宇宙人の正体
グレイタイプ——それは誰しもステレオタイプに想像するエイリアン=宇宙人の典型的な姿形をしたものを言う。いわゆる、目が黒目がちで、大きく、体がシルバーで、頭が大きく、体がひょろっと頼りなげな、頭脳発達型のエイリアンの典型を言う。それが、今、ダバノンとセーラ、そして、それと親しげにしているリーダスの眼前にいる。
ダバノンは口走った——
「おい!リーダス!本質メガネ、っていうかコンタクトはつけているよな!?そいつ、エイリアンだぞ、俺たちには見えている!セーラにも!コンタクト忘れたのか!?いいから、そいつから離れろ、リーダス!!」
リーダスはやれやれ、という様子で——
「待て、待てって、ダバノンよぉ〜、こいつは……」
言い終わる前にダバノンはグレイタイプと思われるエイリアンに突進していた——
「今助けるぞ!!待ってろリーダス!」
リーダスはイラッときて、近づいてきているダバノンに、持ってた映画論の参考書を投げつけた——
コキンッと頭に重い参考書がダバノンの額に当たった——
痛がるダバノン。血は出ていない。そこまで強くは当たらなかったみたいだ。
「ダバ。お前はまず、私の話を聞け!セーラも!こいつはキメラ教諭の言っていた定義では確かにエイリアンだけど、さらに教諭が言ってた“善玉”のエイリアンなんだよ。もちろん、本質メガネをつけてない他の生徒からは普通の男子学生にしか見えていない。最初、私がこいつを見たときはお前たちと同じ反応をしめしたさ、でもな、こいつがキメラ教諭とももう会っている、っていうんだ。そして、この地球に来たのは、すぐ昨日だということ。なんでかっていうと……」
すると、“そいつ”が会話に入ってきた——
「僕、エイリアン。確か。でも、人間殺さない。人間、好き。元々、昨日まで他の惑星、居た。僕の親分、人間の星、見てこい、言った。あと、これ一番大事なこと、親分自ら、地球来てる。なんか有名人に紛争してる。くり返す、僕、人間好き。」
ダバノン・セーラ「喋った!」
ははは、とリーダス。
「そりゃ喋るさ。知的生命体なわけだからな。」
「親玉、って地球への脅威の根源みたいな存在のことか?」
ダバノンは恐る恐る話した——
「ああ、グレイはそう言っている。
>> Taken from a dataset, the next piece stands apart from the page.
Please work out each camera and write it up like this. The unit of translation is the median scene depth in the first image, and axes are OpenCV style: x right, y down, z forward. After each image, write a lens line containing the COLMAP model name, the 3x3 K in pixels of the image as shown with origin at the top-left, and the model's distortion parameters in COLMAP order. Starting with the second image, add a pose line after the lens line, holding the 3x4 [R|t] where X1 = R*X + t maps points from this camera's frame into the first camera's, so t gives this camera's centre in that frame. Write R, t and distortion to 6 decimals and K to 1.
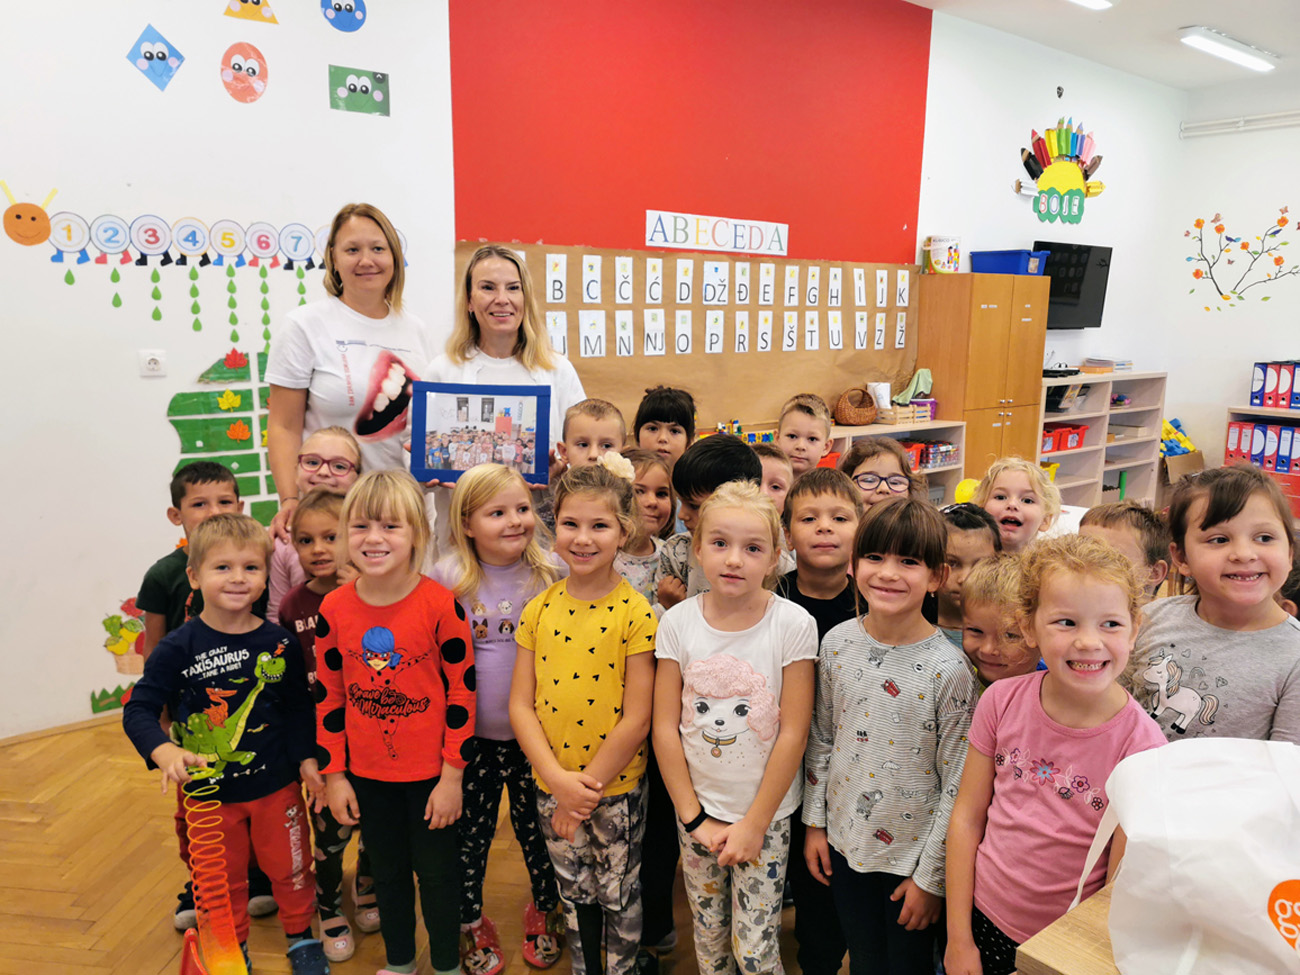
lens RADIAL K [[1002.2, 0, 674.1], [0, 1002.2, 486.7], [0, 0, 1]] dist [0.062749, -0.076796]
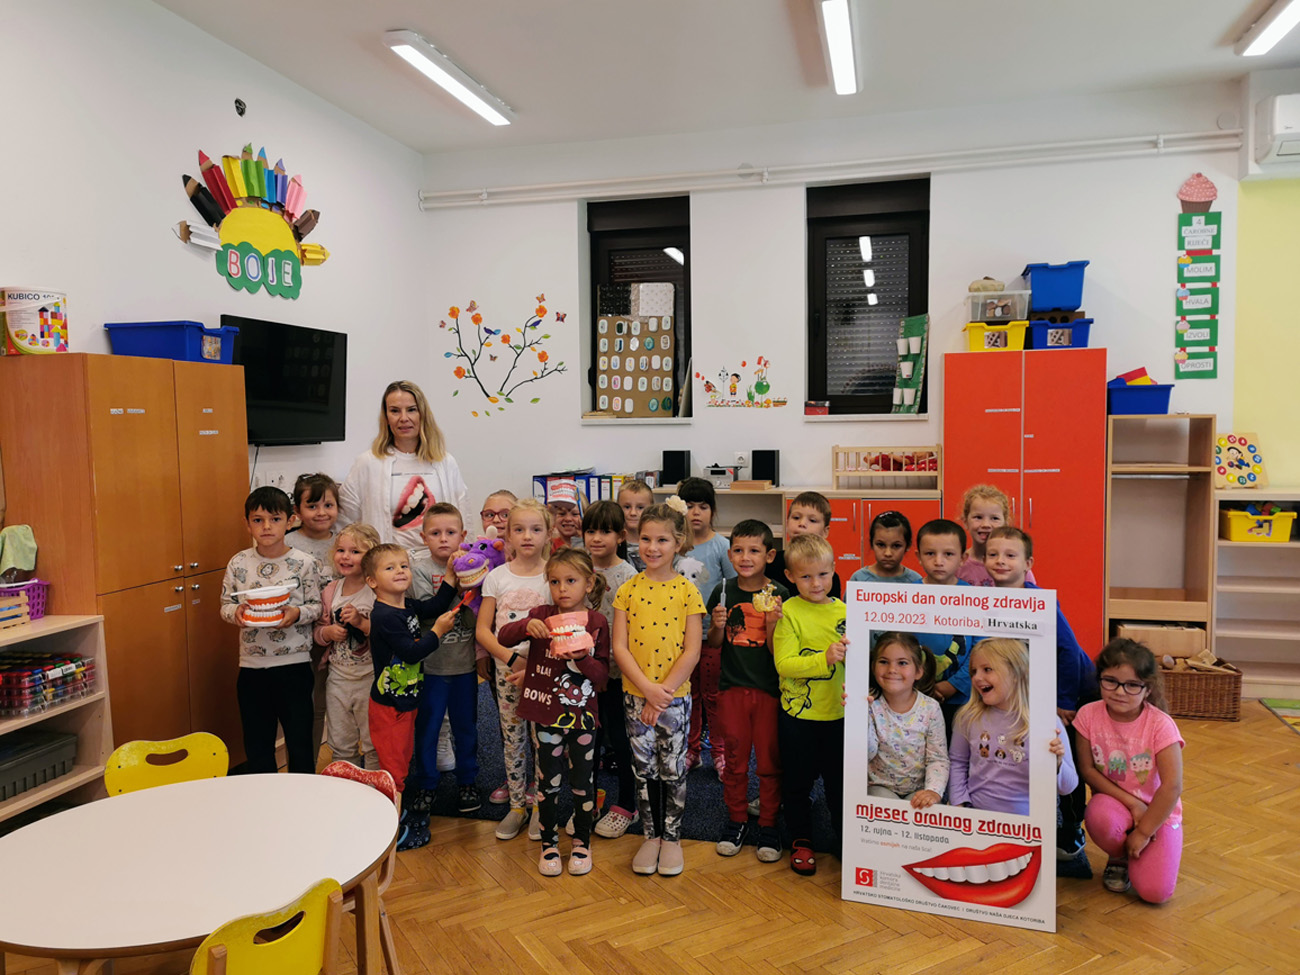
lens RADIAL K [[1002.2, 0, 645.5], [0, 1002.2, 487.3], [0, 0, 1]] dist [0.062749, -0.076796]
pose [[0.806252, -0.064355, 0.588062, 0.200948], [0.128802, 0.989314, -0.068325, -0.055859], [-0.577380, 0.130831, 0.805925, 0.353365]]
あと、こいつの名前、安直すぎるけれど、『グレイ』でいいか?それ以外思いつかなくてな。」
ダバノン・セーラ「いいと思う」
「お前ら、へんなとこでハモるな。できてんのか?」
ダバノン・セーラ「そんなわけないだろ(でしょ)!」
「へへ、からかっただけだ。まあ、いいや。とにかく本題だ。こいつ、グレイは、親玉とは思想が反対なんだ。な、グレイ?」
「そう。親分、地球征服、考えてる。僕、真逆。地球人と仲良くしたい。文化、特に映画も好き、だから即席で映画監督科入った。」
「な?友好的だろ?仲良くやろうぜ?」
「でも——、」
セーラは言った。
「その、グレイはなんのために地球に来たの?」
グレイは即、答えた——
「地球、救うため。それだけ。」
グレイがそれを言い放ったあと、講義室からはピリピリした空気は消え失せ、どこかなごやかな空気が流れ始めるのであった。